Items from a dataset

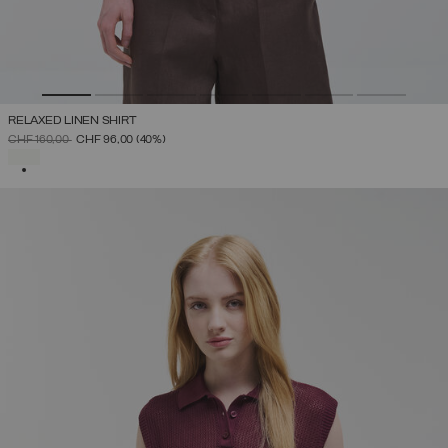
RELAXED LINEN SHIRT
PRICE REDUCED FROM
TO
CHF 160,00
CHF 96,00
(40%)
SELECTED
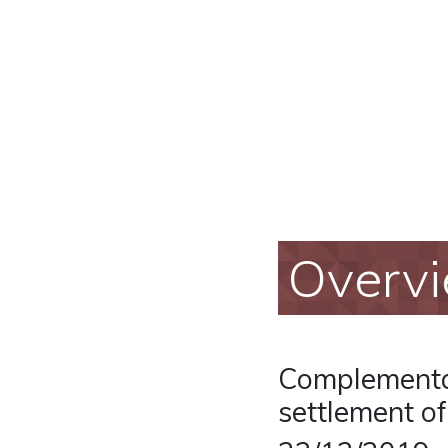
Overv
Complementar
settlement o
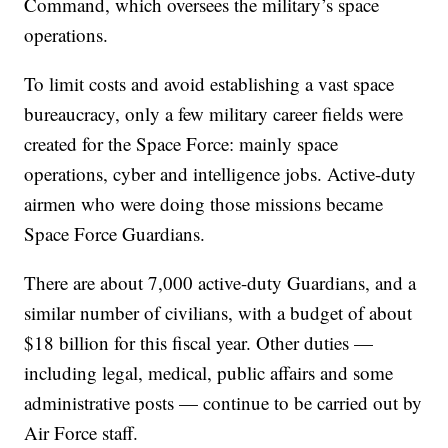
Command, which oversees the military’s space
operations.
To limit costs and avoid establishing a vast space
bureaucracy, only a few military career fields were
created for the Space Force: mainly space
operations, cyber and intelligence jobs. Active-duty
airmen who were doing those missions became
Space Force Guardians.
There are about 7,000 active-duty Guardians, and a
similar number of civilians, with a budget of about
$18 billion for this fiscal year. Other duties —
including legal, medical, public affairs and some
administrative posts — continue to be carried out by
Air Force staff.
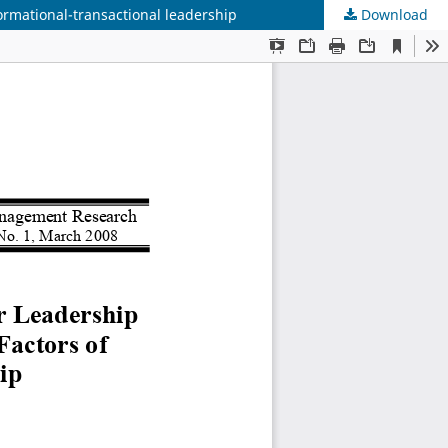
formational-transactional leadership
Download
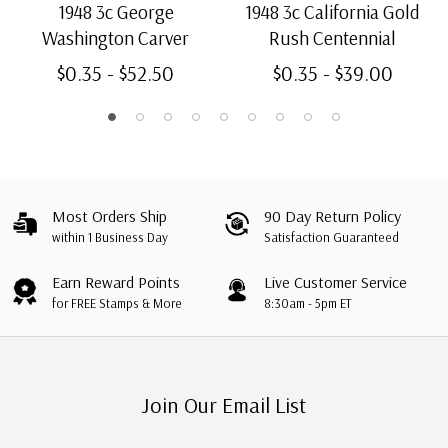
1948 3c George
1948 3c California Gold
Washington Carver
Rush Centennial
$0.35 - $52.50
$0.35 - $39.00
Most Orders Ship
90 Day Return Policy
within 1 Business Day
Satisfaction Guaranteed
Earn Reward Points
Live Customer Service
for FREE Stamps & More
8:30am - 5pm ET
Join Our Email List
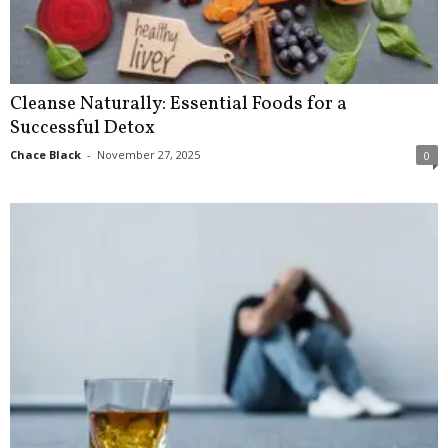
Cleanse Naturally: Essential Foods for a
Successful Detox
Chace Black
-
November 27, 2025
0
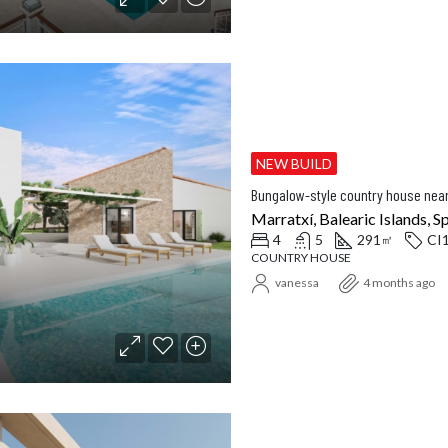
NEW BUILD
Bungalow-style country house nea
Marratxí, Balearic Islands, S
4
5
291
CI
㎡
COUNTRY HOUSE
vanessa
4 months ago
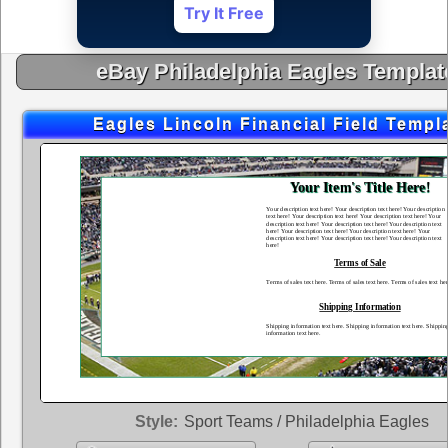
Try It Free
eBay Philadelphia Eagles Templat
Eagles Lincoln Financial Field Templ
Style:
Sport Teams / Philadelphia Eagles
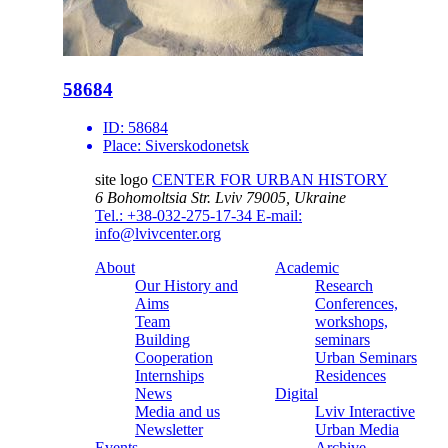
58684
ID:
58684
Place:
Siverskodonetsk
site logo
CENTER FOR URBAN HISTORY
6 Bohomoltsia Str.
Lviv 79005, Ukraine
Tel.: +38-032-275-17-34
E-mail:
info@lvivcenter.org
About
Academic
Our History and
Research
Aims
Conferences,
Team
workshops,
Building
seminars
Cooperation
Urban Seminars
Internships
Residences
News
Digital
Media and us
Lviv Interactive
Newsletter
Urban Media
Events
Archive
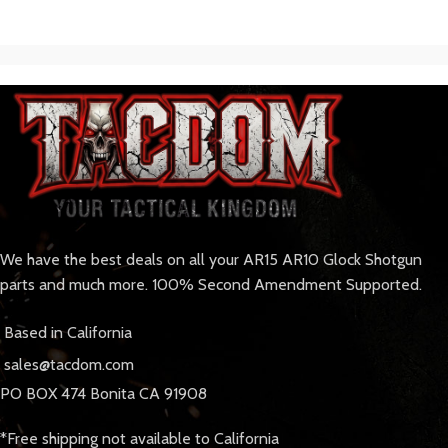
We have the best deals on all your AR15 AR10 Glock Shotgun
parts and much more. 100% Second Amendment Supported.
Based in California
sales@tacdom.com
PO BOX 474 Bonita CA 91908
*Free shipping not available to California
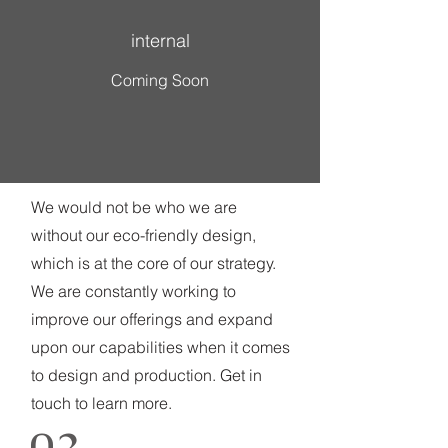
internal
Coming Soon
We would not be who we are
without our eco-friendly design,
which is at the core of our strategy.
We are constantly working to
improve our offerings and expand
upon our capabilities when it comes
to design and production. Get in
touch to learn more.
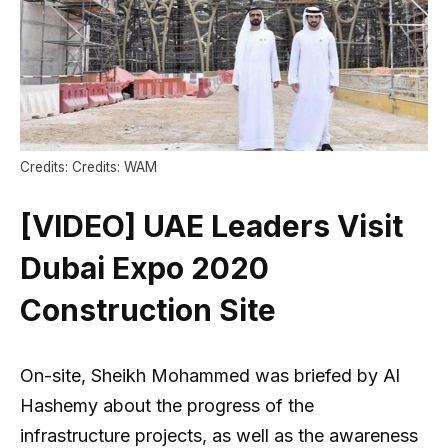
Credits: Credits: WAM
[VIDEO] UAE Leaders Visit
Dubai Expo 2020
Construction Site
On-site, Sheikh Mohammed was briefed by Al
Hashemy about the progress of the
infrastructure projects, as well as the awareness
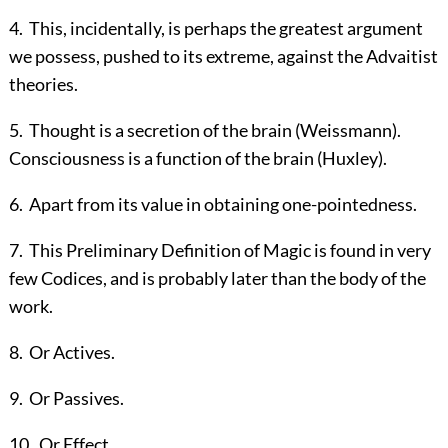
4
.
This, incidentally, is perhaps the greatest argument
we possess, pushed to its extreme, against the Advaitist
theories.
5
.
Thought is a secretion of the brain (Weissmann).
Consciousness is a function of the brain (Huxley).
6
.
Apart from its value in obtaining one-pointedness.
7
.
This Preliminary Definition of Magic is found in very
few Codices, and is probably later than the body of the
work.
8
.
Or Actives.
9
.
Or Passives.
10
.
Or Effect.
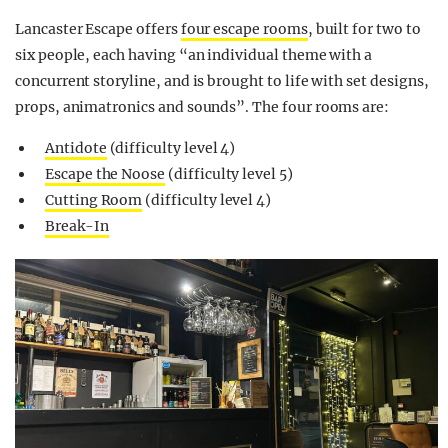
Lancaster Escape offers
four escape rooms
, built for two to
six people, each having “an individual theme with a
concurrent storyline, and is brought to life with set designs,
props, animatronics and sounds”. The four rooms are:
Antidote
(difficulty level 4)
Escape the Noose
(difficulty level 5)
Cutting Room
(difficulty level 4)
Break-In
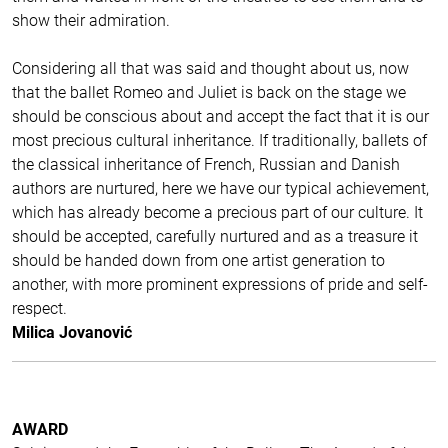
show their admiration.
Considering all that was said and thought about us, now
that the ballet Romeo and Juliet is back on the stage we
should be conscious about and accept the fact that it is our
most precious cultural inheritance. If traditionally, ballets of
the classical inheritance of French, Russian and Danish
authors are nurtured, here we have our typical achievement,
which has already become a precious part of our culture. It
should be accepted, carefully nurtured and as a treasure it
should be handed down from one artist generation to
another, with more prominent expressions of pride and self-
respect.
Milica Jovanović
AWARD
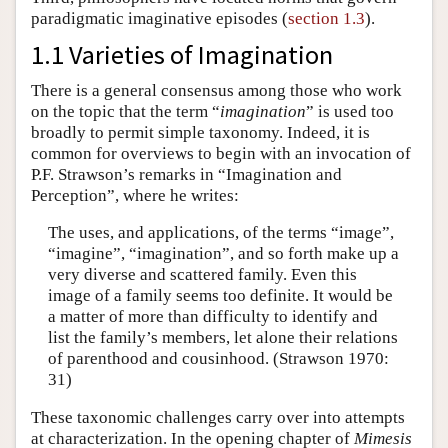
paradigmatic imaginative episodes (
section 1.3
).
1.1 Varieties of Imagination
There is a general consensus among those who work
on the topic that the term “
imagination
” is used too
broadly to permit simple taxonomy. Indeed, it is
common for overviews to begin with an invocation of
P.F. Strawson’s remarks in “Imagination and
Perception”, where he writes:
The uses, and applications, of the terms “image”,
“imagine”, “imagination”, and so forth make up a
very diverse and scattered family. Even this
image of a family seems too definite. It would be
a matter of more than difficulty to identify and
list the family’s members, let alone their relations
of parenthood and cousinhood. (Strawson 1970:
31)
These taxonomic challenges carry over into attempts
at characterization. In the opening chapter of
Mimesis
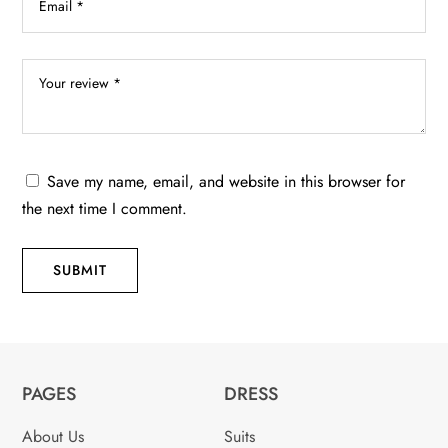
Save my name, email, and website in this browser for
the next time I comment.
SUBMIT
PAGES
DRESS
About Us
Suits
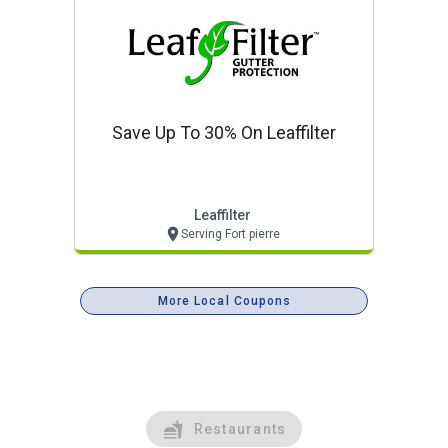
Save Up To 30% On Leaffilter
Leaffilter
Serving Fort pierre
More Local Coupons
Restaurants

§ **Task objective**: Search the entries above for the string "those". Copy each line that holds it.

§ **Solution to this exercise**:
airmen who were doing those missions became
There is a general consensus among those who work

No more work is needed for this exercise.